Car son grand frère est parti­culièrement recherché par les Allemands. « Il avait à Paris un petit studio qui lui servait surtout de boite aux lettres. Un jour où il devait y passer, il a vu la concierge blêmir. Elle l'a prévenu que des membres de la Gestapo avaient occupé son studio durant trois jours et elle ne savait pas s'ils étaient tous repartis. Mais mon frère est monté quand même... »

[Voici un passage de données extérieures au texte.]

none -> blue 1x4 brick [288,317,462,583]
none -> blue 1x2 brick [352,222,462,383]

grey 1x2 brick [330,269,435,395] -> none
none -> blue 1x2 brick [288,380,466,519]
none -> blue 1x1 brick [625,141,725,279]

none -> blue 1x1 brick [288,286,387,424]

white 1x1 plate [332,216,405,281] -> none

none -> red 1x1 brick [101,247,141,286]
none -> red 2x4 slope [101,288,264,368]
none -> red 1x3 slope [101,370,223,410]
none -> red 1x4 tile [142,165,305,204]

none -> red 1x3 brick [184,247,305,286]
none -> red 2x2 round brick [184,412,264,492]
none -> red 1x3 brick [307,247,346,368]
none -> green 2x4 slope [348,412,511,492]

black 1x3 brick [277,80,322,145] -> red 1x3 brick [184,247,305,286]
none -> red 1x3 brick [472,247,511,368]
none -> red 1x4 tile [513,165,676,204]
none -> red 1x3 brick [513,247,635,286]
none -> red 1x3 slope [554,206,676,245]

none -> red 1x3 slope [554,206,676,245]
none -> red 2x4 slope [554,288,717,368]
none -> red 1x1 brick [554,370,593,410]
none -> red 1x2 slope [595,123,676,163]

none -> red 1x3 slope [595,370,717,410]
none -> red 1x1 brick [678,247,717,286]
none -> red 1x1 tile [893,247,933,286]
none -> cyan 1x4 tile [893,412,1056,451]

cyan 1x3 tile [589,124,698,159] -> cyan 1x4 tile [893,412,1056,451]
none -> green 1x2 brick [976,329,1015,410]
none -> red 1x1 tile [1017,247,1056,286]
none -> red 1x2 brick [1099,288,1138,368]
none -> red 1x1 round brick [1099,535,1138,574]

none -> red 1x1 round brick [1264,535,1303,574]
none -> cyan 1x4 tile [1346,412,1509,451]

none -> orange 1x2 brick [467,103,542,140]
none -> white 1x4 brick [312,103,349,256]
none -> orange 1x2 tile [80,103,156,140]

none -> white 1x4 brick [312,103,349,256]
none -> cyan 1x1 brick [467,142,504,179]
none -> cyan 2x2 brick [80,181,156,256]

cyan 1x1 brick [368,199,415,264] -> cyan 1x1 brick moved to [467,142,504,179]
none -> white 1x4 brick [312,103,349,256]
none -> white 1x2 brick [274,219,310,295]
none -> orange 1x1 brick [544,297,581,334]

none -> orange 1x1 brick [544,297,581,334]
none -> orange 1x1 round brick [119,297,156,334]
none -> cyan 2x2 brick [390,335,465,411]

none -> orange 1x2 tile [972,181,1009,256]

Toujours armé, Joseph Du­bar n'aurait pas hésité à tirer ce jour-là, mais il n'y avait plus personne dans l'appar­tement. « Jean de Roubaix » a toujours eu de la chance. Comme lorsqu'il a fallu ve­nir le chercher dans les Deux-Sèvres pour le con­duire jusqu'en Angleterre : le premier avion qui devait accomplir cette mission s'est embourbée et il a fallu y mettre le feu ; les Alle­mands ont donc été alertés et le département a été bou­clé durant un mois.

Après un séjour à Londres, pour préparer le Débarque­ment Joseph Dubar était donc à Roubaix le jour de la libération de la ville. Mais il lui manquait sa femme, Laure, morte à Bergen-Bel­sen en avril 1945, après avoir survécu à nombre de camps de concentration.

Après la guerre, Joseph Du­bar a fui les honneurs. Il s'est remarié avec une veuve de déportée, il a repris son activité de bonnetier puis est devenu chef dés travaux au CIL de, Roubaix. Il est mort d'un cancer en 1960, sans avoir eu le temps de profiter de sa retraite.